TF deploy / Rust

A tiny TensorFlow inference-only executor.

Why ?

TensorFlow is a big beast. It is designed for being as efficient as possible when training NN models on big platforms, with as much support for custom hardware as practical.

Performing inference, aka running trained models sometimes needs to happen on small-ish devices, mobiles phones and stuff. Cross-compiling TensorFlow for these platforms can be a daunting task, and produces huge libraries.

This project started as a very pragmatic answer to a critical problem we encountered at Snips recently: we needed to run (tiny) model as part of a library that we were porting to Android. The inference-only C interface that we were relying on other platforms (libtensorflow) was not provided nor buildable for Android. We wasted so much time trying that we decided we needed another option and we started this project on the side as a plan B.

It turns out we finally managed to build libtensorflow in time. As a matter of fact, TensorFlow team released their own Android build scripts just a few days after we managed to craft ours.

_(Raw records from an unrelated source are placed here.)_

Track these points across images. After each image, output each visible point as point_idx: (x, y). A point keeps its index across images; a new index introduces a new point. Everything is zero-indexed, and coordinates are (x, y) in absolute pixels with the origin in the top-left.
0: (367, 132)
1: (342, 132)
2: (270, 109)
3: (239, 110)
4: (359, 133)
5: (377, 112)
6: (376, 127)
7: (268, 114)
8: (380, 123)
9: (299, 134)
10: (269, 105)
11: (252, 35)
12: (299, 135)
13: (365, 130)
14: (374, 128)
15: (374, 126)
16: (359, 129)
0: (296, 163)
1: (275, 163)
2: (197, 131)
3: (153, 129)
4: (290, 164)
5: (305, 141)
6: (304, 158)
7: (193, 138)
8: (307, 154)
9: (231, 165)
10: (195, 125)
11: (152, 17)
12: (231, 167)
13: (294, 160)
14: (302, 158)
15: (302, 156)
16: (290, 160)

So this project is only a hobby of mine right now.

Status

This is very far to support any arbitrary model. Right now, we have a skeleton interpreter, and only a handful of naive implementation for actual Ops. Just what we needed for Google's Inception v3 to run. Moreover, only the strictly necessary data types have been implemented (most operators right now only operate on f32, a handful on integers).

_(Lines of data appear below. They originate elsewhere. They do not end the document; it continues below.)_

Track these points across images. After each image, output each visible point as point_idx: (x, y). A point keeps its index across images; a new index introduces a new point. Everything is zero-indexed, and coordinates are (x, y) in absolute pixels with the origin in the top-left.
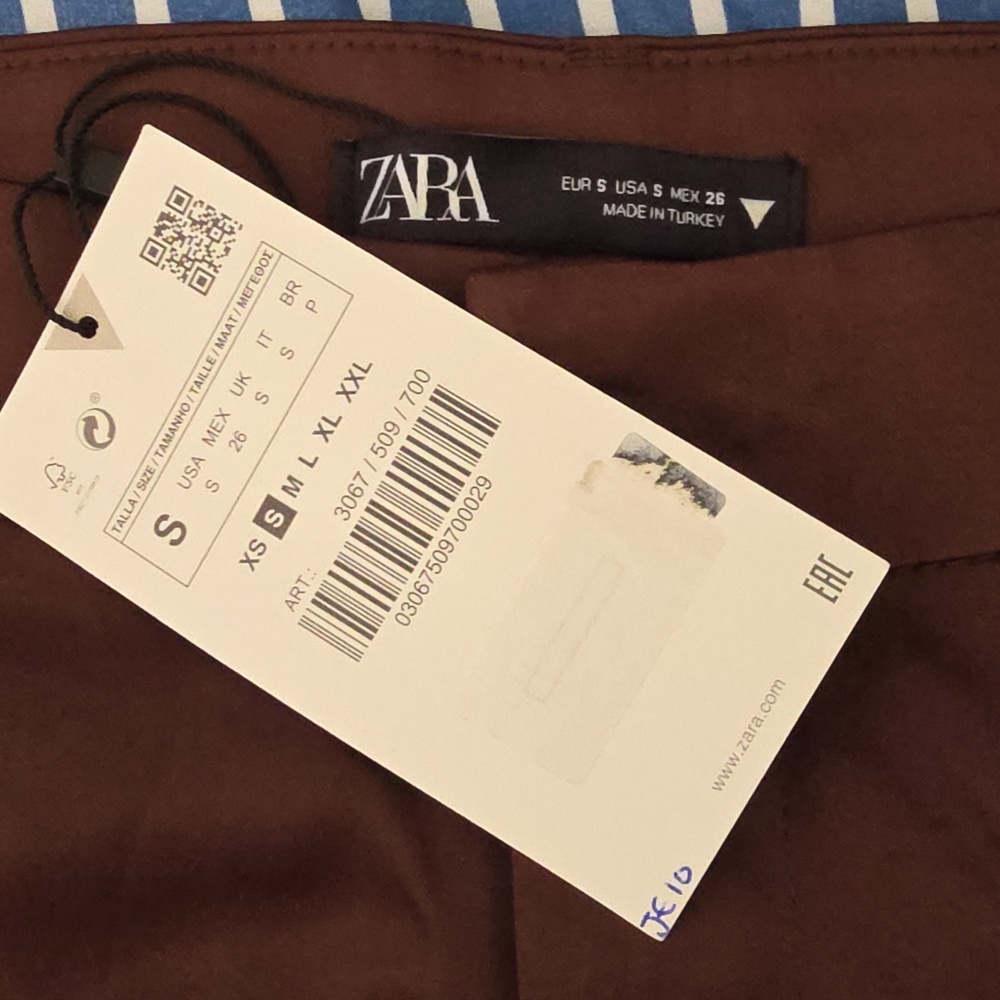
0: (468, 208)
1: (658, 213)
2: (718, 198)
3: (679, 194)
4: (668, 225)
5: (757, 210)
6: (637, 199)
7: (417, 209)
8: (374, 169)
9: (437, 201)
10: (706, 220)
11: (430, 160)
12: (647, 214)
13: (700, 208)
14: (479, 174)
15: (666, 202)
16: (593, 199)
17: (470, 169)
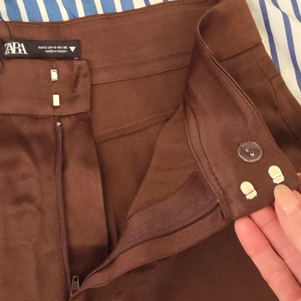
0: (22, 51)
1: (55, 51)
2: (65, 47)
3: (59, 47)
4: (57, 53)
5: (73, 49)
6: (51, 49)
7: (14, 52)
8: (7, 46)
9: (17, 50)
10: (64, 51)
11: (16, 44)
12: (53, 52)
13: (62, 49)
14: (24, 46)
15: (57, 49)
16: (44, 50)
17: (22, 45)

Adding an Op is relatively straightforward, adding a data type more complicated.

BLAS backends and performance evaluation

Two features are provided: accelerate and openblas. They will plug BLAS backends into ndarray. Execution will be faster, to the price of portability.

This is a highly unscientific bench, performed on one single datapoint. I timed Inception v3 running on Grace Hopper image (not that the actual data is supposed to make a difference). It was run on my laptop (a mid-2014 MacBook pro).

tensorflow reference (brew version, generic x86_64): 408ms
tensorflow reference (optimized for my laptop): 323ms
tensorflow deploy, no BLAS: 890ms
tensorflow deploy, OpenBlas: 567ms
tensorflow deploy, Accelerate: 544ms

Roadmap

One important guiding cross-concern: I want this library to cross-compile as easily as practical to small-ish devices (think 30$ boards).

cleanup and generalize (op-wise and type-wise) basic operators (arithmetic, shape). consider factorizing paramater reading code and datatype switching
find and integrate other TF models to use as example, test and bench
investigate alternative impls for Conv2D
refactor interpreter: make it stack-based (because it's easy), stop cloning everything
consider ops accepting borrowed matrixes when it makes sense to avoid more clones
consider having a separate set of non-TF mimicking operators
optimise some ops combination (mul followed by add -> GEMM for instance)

License

Note: files in the protos directory are copied from the TensorFlow project and are not covered by the following licence statement.

Apache 2.0/MIT

All original work licensed under either of * Apache License, Version 2.0 (LICENSE-APACHE or http://www.apache.org/licenses/LICENSE-2.0) * MIT license (LICENSE-MIT or http://opensource.org/licenses/MIT) at your option.

Contribution

Unless you explicitly state otherwise, any contribution intentionally submitted for inclusion in the work by you, as defined in the Apache-2.0 license, shall be dual licensed as above, without any additional terms or conditions.